Most notably, Trotter used the Guardian to organize a boycott of “The Birth of a Nation,” a film that offered a positive depiction of the Klu Klux Klan. Michael A. Curry, a former president of the NAACP’s Boston branch, called the film “white racial pornography.”
Curry said though Trotter was a journalist who believed in the First Amendment, he understood the importance of preventing “The Birth of a Nation” from being shown.
“He knew that releasing that film would empower America and glorify the KKK and anti-Black movements across the globe,” Curry said. “So he waged a war against those images.”
Through the Guardian, Trotter managed to get “one out of every two Black men in New England” to join his protest of “The Birth of a Nation,” Greenidge said.
“Many people respond to propaganda with counter-propaganda,” Brooks said. “He responds to propaganda with counter-protests. Big difference.”

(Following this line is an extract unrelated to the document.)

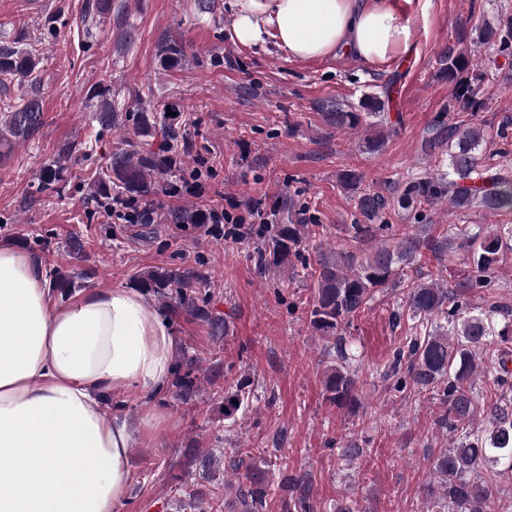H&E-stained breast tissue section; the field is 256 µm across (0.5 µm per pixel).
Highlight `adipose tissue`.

Harvard’s programming celebrating Trotter will run through Friday, concluding with a conversation between Brooks and Greenidge at the Kennedy School. But “the most important celebration of Trotter’s legacy,” Brooks said, “is not on Thursday and Friday, but Saturday.”
“That’s the first day after the 150th anniversary celebration of his birth in terms of Harvard reclaiming — or claiming — his legacy,” he said.